- Moja decyzja może budzić kontrowersje - liczy się prezydent Białegostoku, Tadeusz Truskolaski.
Włodarz miasta zadecydował, że napisy na monumentalnym pomniku poświęconym bohaterom ziemi białostockiej przy placu Uniwersyteckim pozostaną.
Słowa "Bóg, Honor i Ojczyzna" oraz korona nad głową orła pojawiły się na nim we wrześniu ubiegłego roku. Zawiesiła je tam grupa kombatantów, która, jak tłumaczono, chciała w ten sposób odkomunizować pomnik. Nowe, metalowe elementy zawieszono na nim samowolnie, bez konsultacji z miastem, ani autorem.

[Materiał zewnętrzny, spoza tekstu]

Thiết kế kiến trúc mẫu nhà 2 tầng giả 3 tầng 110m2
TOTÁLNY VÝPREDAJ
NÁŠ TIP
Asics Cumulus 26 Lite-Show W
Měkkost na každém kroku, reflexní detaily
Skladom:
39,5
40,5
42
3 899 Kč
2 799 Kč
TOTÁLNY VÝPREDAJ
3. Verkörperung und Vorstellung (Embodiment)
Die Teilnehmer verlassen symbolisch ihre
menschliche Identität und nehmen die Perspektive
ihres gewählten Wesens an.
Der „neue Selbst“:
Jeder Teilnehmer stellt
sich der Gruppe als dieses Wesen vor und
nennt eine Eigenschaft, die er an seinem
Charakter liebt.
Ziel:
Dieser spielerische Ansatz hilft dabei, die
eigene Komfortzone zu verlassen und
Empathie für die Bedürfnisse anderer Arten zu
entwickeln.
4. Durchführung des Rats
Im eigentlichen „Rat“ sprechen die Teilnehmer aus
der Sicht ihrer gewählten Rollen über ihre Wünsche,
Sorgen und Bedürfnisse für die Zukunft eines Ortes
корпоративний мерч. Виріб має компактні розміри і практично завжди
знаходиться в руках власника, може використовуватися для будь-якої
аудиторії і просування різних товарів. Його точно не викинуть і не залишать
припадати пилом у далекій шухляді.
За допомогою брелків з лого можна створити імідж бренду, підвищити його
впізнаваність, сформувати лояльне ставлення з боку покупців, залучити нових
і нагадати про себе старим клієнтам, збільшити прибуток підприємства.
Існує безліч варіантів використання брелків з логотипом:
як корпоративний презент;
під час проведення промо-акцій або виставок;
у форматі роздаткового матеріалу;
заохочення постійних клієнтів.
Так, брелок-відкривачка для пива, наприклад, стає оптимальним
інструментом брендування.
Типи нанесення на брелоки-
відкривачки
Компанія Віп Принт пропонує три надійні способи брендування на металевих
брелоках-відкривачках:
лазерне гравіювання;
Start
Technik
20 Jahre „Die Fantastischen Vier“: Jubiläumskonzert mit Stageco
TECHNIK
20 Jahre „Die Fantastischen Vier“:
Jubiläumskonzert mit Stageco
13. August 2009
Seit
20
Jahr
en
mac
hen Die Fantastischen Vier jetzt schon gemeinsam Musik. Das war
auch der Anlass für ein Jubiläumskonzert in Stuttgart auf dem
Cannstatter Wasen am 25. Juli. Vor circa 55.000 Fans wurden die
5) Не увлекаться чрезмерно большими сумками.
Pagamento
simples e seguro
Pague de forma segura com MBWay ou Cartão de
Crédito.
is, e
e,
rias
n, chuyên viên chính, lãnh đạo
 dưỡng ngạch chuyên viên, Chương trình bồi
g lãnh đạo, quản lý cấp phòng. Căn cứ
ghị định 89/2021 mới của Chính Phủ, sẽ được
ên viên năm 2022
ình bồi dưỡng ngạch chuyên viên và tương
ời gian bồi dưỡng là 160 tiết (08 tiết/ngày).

Do kompromisu z pomysłodawcami umieszczenia nowych "dodatków" nie doszedł specjalnie powołany komitet, w skład którego wchodzili przedstawiciele władz, Solidarności i IPN-u. Po blisko 7 miesiącach samowolkę postanowił więc zaakceptować prezydent.
- Prokuratura rejonowa odmówiła wszczęcia postępowania w tej sprawie, policja uznała, że umieszczenie napisów "nie zawiera znamion wykroczenia" - tłumaczył Truskolaski.
Jak powiedział w czwartek (10.05) dziennikarzom prezydent Białegostoku, po rozmowie z autorem pomnika, profesorem Bohdanem Chmielewskim, ten nie zgodził się, przeprojektować go tak, by znalazły się na nim napisy o treści zaproponowanej przez kombatantów, ale artystycznie wykonane, np. z mosiądzu (wyraził jedynie zgodę na wykonanie korony nad głową orła). Artysta zadeklarował jednak, że nie będzie wychodzić na drogę sądową, by dochodzić uznania naruszenia jego praw autorskich.
- Nie pochwalam tego typu działań, które są na zasadzie faktów dokonanych, ale treści, które tam zostały umieszczone, są tak bliskie każdemu Polakowi, że żaden z organów do tego uprawnionych nie wystąpi przeciwko im - mówił Truskolaski.